Problem to work on: In the data below, reproduce everything exactly except the images.

Dataset extract:
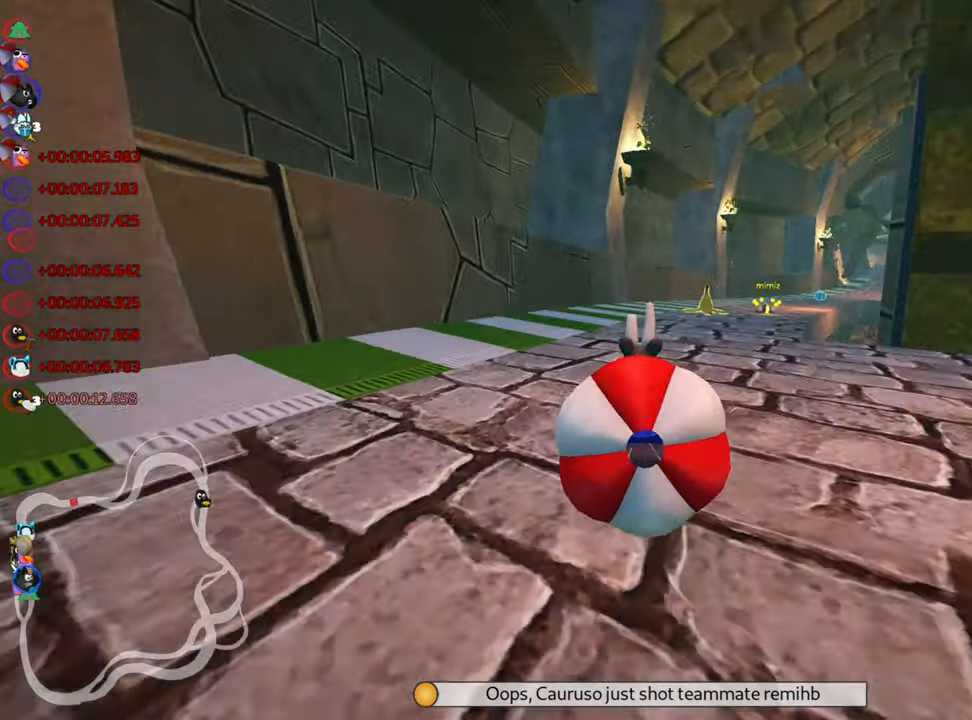
{"keys": ["down"], "events": [[200, "right", "up"], [300, "up", "up"], [417, "down", "down"]]}
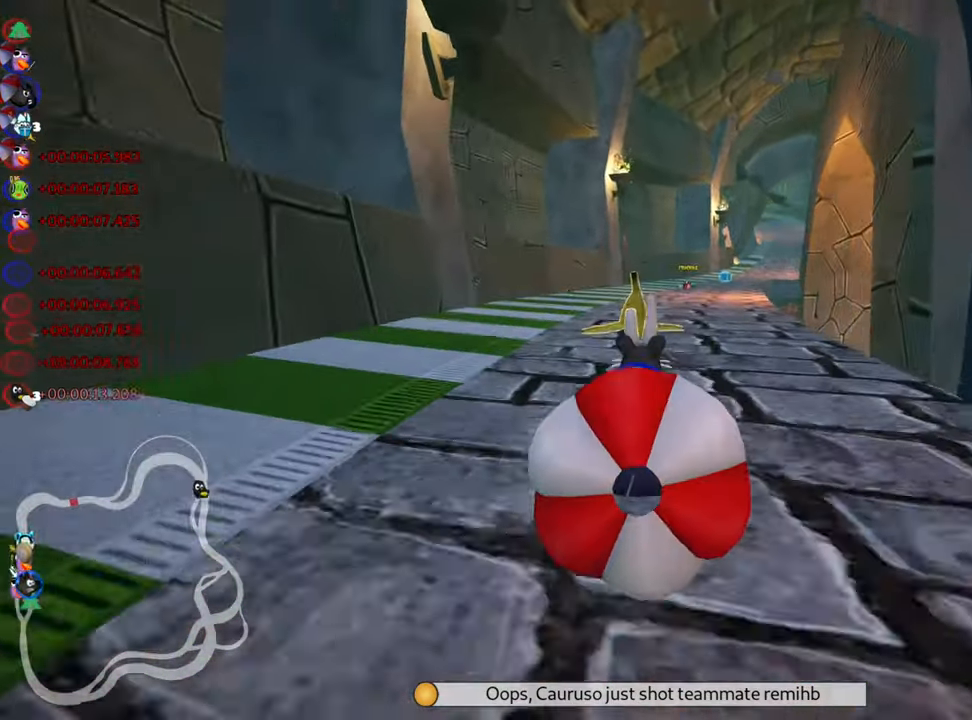
{"keys": ["down"], "events": []}
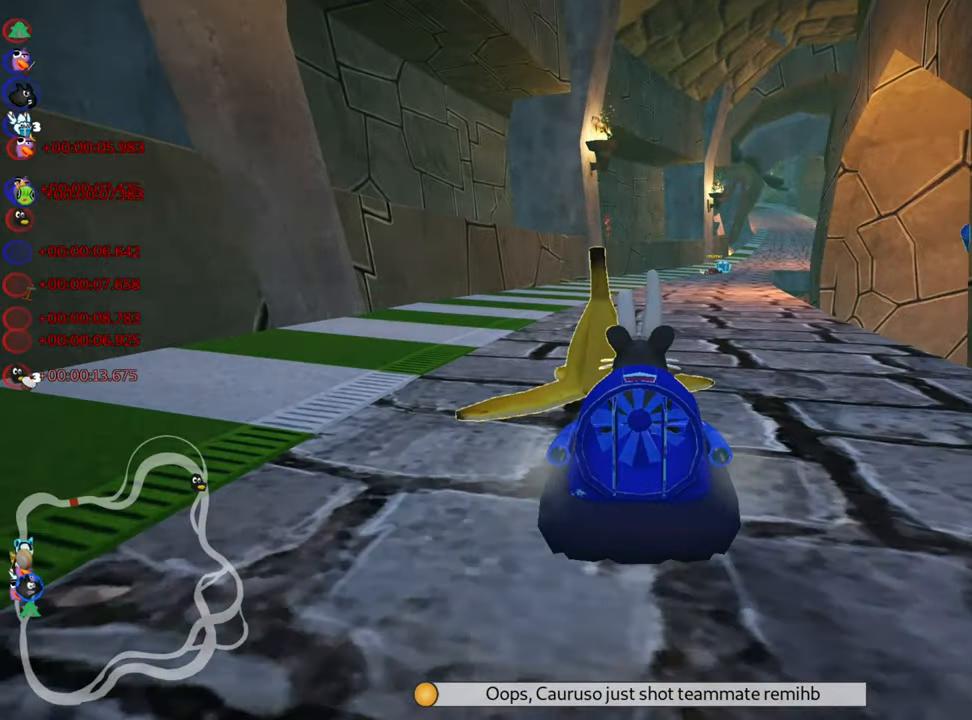
{"keys": ["left", "up"], "events": [[17, "down", "up"], [117, "up", "down"], [500, "left", "down"]]}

Task solution:
{"keys": ["down"], "events": [[200, "right", "up"], [300, "up", "up"], [417, "down", "down"]]}
{"keys": ["down"], "events": []}
{"keys": ["left", "up"], "events": [[17, "down", "up"], [117, "up", "down"], [500, "left", "down"]]}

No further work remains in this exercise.